*** Dataset records ***

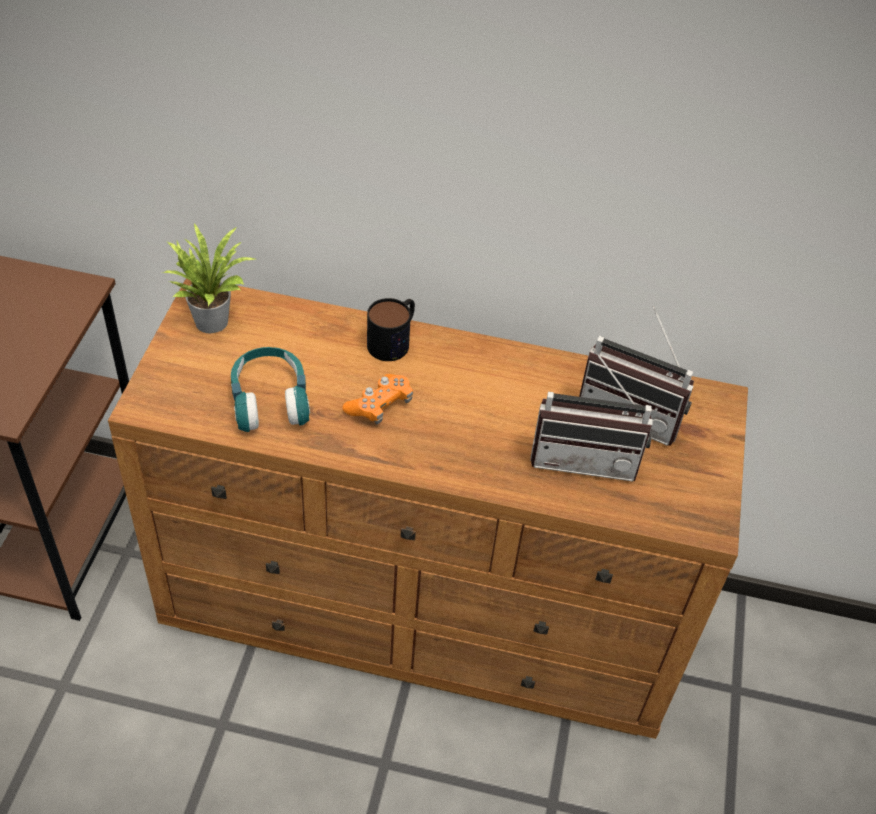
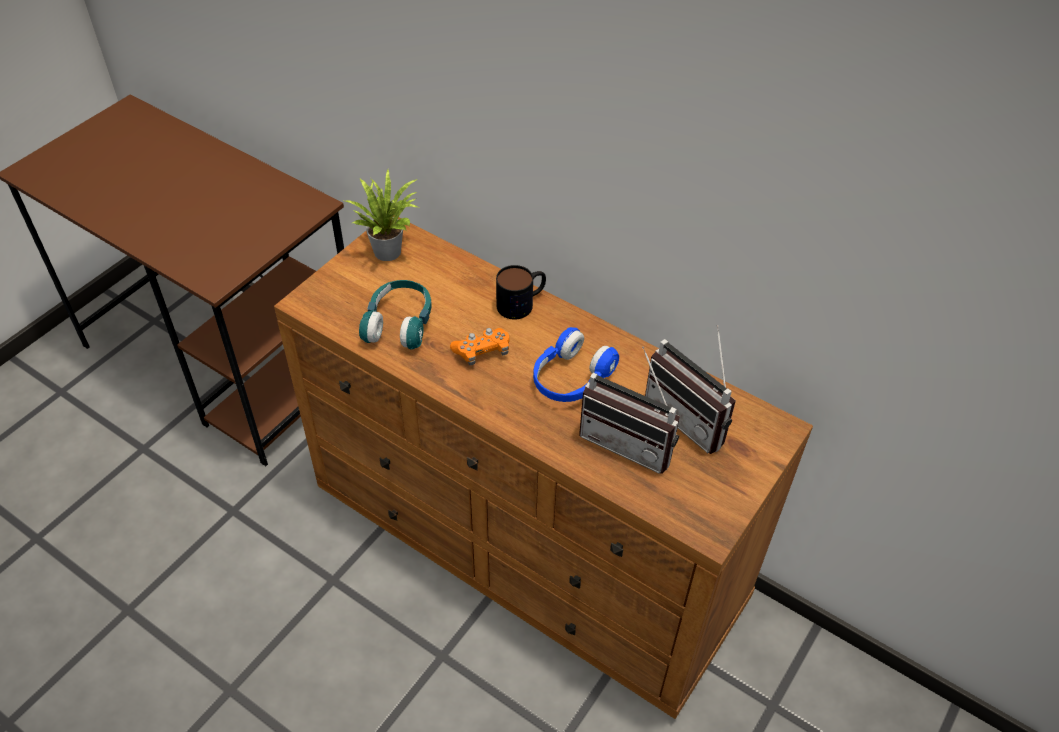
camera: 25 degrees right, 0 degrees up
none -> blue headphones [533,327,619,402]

***
*** Dataset records ***

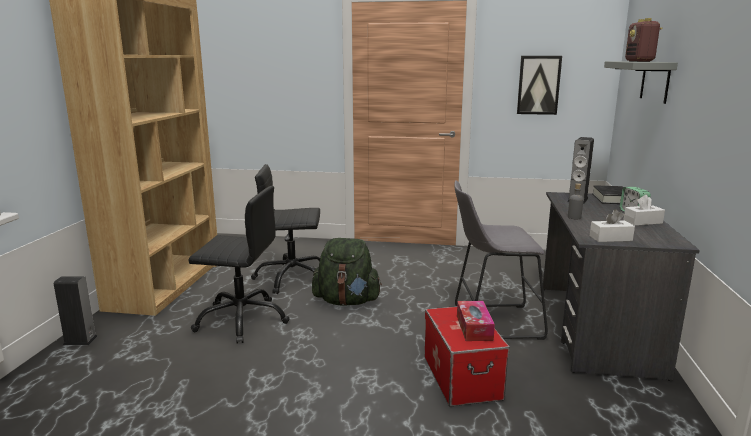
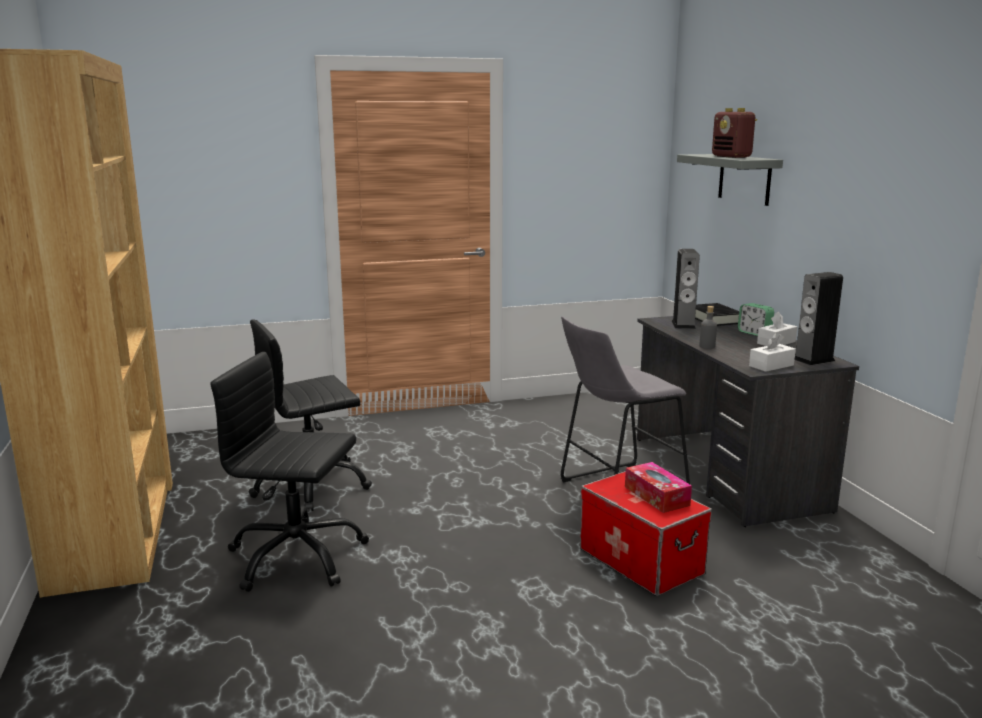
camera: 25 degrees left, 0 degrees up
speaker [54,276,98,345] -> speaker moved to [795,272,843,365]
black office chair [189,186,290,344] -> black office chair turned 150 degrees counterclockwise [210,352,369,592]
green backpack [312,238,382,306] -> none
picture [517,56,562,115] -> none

***

Copy the entries above exactly, but only from the line holding "black office chair [189,186,290,344]" through the line holding "picture [517,56,562,115] -> none", both included.

black office chair [189,186,290,344] -> black office chair turned 150 degrees counterclockwise [210,352,369,592]
green backpack [312,238,382,306] -> none
picture [517,56,562,115] -> none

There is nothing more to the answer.